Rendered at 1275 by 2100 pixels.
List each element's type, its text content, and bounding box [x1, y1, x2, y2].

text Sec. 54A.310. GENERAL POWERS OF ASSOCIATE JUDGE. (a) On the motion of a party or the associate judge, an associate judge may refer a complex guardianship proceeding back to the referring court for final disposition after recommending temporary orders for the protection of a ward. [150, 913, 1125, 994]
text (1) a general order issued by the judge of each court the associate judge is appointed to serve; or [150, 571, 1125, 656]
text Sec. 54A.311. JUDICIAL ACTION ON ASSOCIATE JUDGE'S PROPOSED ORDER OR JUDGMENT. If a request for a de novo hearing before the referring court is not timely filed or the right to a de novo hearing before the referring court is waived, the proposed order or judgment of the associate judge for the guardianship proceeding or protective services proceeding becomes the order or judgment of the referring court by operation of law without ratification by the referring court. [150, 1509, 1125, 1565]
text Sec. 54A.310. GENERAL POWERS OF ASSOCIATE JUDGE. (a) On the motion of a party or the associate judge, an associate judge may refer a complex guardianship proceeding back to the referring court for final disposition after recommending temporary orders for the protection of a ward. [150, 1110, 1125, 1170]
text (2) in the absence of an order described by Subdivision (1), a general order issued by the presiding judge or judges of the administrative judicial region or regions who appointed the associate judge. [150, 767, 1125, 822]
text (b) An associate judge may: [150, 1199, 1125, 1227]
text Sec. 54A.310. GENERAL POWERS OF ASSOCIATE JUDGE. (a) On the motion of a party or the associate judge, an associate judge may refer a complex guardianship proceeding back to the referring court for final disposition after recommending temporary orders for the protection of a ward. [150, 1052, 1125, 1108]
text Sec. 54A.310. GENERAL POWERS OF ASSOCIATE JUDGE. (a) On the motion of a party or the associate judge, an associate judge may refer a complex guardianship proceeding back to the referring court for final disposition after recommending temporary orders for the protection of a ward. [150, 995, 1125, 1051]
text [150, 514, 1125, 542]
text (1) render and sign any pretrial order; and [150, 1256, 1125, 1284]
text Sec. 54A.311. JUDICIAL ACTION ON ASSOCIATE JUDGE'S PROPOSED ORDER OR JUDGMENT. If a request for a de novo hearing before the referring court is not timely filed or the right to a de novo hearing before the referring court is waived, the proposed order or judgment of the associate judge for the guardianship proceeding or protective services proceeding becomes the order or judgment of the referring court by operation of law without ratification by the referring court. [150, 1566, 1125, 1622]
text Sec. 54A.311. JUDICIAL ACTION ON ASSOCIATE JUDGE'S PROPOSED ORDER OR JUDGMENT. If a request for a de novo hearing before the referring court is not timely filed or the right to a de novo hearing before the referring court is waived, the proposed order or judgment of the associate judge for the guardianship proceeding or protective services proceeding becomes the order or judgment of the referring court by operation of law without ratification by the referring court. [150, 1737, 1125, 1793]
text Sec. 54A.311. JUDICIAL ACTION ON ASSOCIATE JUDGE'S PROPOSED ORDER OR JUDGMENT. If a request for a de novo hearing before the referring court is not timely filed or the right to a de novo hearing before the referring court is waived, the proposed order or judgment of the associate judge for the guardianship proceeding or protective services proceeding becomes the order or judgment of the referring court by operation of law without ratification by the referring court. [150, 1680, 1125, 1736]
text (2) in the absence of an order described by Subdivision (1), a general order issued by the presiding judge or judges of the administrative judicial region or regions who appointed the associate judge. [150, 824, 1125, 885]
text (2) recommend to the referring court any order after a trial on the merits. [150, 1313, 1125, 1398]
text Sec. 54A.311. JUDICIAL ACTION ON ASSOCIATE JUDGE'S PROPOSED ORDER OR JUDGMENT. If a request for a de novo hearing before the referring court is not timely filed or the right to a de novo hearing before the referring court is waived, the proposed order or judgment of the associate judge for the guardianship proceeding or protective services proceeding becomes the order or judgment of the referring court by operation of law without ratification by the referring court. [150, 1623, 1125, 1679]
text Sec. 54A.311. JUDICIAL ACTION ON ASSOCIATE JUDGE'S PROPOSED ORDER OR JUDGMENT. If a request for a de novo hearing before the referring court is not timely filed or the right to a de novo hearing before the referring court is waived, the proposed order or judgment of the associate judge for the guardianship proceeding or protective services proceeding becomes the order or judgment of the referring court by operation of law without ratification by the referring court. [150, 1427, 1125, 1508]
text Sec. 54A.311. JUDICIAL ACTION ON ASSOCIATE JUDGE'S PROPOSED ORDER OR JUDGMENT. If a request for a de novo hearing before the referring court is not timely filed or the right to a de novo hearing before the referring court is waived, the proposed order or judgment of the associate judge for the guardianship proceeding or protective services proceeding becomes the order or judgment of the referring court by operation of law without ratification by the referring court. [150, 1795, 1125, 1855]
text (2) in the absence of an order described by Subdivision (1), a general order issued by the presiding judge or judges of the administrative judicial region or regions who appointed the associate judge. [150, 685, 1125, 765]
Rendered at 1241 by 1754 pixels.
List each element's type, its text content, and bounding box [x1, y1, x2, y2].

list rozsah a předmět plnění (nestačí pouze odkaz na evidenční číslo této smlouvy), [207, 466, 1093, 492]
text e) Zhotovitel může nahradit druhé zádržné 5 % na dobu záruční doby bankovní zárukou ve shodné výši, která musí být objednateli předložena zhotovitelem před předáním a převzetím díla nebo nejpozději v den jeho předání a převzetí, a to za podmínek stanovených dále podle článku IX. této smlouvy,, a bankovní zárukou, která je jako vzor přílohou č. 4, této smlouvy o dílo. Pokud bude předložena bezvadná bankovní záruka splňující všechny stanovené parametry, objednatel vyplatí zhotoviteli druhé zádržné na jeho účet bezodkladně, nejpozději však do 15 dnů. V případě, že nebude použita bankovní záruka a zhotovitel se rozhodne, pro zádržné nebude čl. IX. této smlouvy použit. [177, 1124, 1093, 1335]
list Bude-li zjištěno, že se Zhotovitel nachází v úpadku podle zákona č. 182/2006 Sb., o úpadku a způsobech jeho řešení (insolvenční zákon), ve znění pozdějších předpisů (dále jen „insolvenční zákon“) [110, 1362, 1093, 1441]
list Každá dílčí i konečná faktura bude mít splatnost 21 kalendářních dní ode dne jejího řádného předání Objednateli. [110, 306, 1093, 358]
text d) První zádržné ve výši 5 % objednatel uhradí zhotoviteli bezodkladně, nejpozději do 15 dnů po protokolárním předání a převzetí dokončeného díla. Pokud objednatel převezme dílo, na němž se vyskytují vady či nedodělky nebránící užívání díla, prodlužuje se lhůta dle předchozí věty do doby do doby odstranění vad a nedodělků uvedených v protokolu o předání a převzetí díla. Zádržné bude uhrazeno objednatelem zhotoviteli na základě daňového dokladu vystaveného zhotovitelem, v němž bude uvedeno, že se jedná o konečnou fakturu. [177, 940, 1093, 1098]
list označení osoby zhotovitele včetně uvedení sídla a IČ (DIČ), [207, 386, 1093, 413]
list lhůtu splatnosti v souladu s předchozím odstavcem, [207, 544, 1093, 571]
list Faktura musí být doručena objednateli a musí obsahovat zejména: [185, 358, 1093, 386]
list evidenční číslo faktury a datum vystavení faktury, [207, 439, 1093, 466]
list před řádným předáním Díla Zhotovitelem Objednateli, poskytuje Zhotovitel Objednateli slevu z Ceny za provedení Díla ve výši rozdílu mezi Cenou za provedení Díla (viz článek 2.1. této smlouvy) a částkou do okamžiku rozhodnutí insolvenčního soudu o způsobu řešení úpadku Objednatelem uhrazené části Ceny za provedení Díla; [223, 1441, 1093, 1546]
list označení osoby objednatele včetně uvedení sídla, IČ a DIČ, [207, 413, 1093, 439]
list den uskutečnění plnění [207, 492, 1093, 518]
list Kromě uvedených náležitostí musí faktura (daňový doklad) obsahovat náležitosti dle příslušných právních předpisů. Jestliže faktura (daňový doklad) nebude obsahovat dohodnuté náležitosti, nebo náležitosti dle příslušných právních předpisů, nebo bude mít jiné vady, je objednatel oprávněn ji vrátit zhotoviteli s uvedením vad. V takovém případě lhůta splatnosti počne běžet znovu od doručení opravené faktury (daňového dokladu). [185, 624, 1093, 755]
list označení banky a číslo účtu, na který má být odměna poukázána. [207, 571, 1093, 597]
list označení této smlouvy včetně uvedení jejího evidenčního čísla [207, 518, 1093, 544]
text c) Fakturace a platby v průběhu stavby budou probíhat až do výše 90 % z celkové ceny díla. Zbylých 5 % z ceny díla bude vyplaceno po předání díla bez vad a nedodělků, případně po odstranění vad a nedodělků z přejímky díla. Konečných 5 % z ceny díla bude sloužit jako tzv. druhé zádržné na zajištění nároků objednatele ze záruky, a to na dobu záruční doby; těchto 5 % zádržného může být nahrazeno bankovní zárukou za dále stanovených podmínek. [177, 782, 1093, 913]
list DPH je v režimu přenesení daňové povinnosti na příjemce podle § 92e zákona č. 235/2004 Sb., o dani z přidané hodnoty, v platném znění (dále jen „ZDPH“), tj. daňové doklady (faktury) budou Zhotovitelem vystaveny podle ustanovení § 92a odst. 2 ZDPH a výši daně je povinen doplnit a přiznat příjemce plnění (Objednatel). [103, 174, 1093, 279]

• _Work to complete_:
Your answer must be every line from the listing above that holds the string "předpisů".

• _Finished task_:
list Bude-li zjištěno, že se Zhotovitel nachází v úpadku podle zákona č. 182/2006 Sb., o úpadku a způsobech jeho řešení (insolvenční zákon), ve znění pozdějších předpisů (dále jen „insolvenční zákon“) [110, 1362, 1093, 1441]
list Kromě uvedených náležitostí musí faktura (daňový doklad) obsahovat náležitosti dle příslušných právních předpisů. Jestliže faktura (daňový doklad) nebude obsahovat dohodnuté náležitosti, nebo náležitosti dle příslušných právních předpisů, nebo bude mít jiné vady, je objednatel oprávněn ji vrátit zhotoviteli s uvedením vad. V takovém případě lhůta splatnosti počne běžet znovu od doručení opravené faktury (daňového dokladu). [185, 624, 1093, 755]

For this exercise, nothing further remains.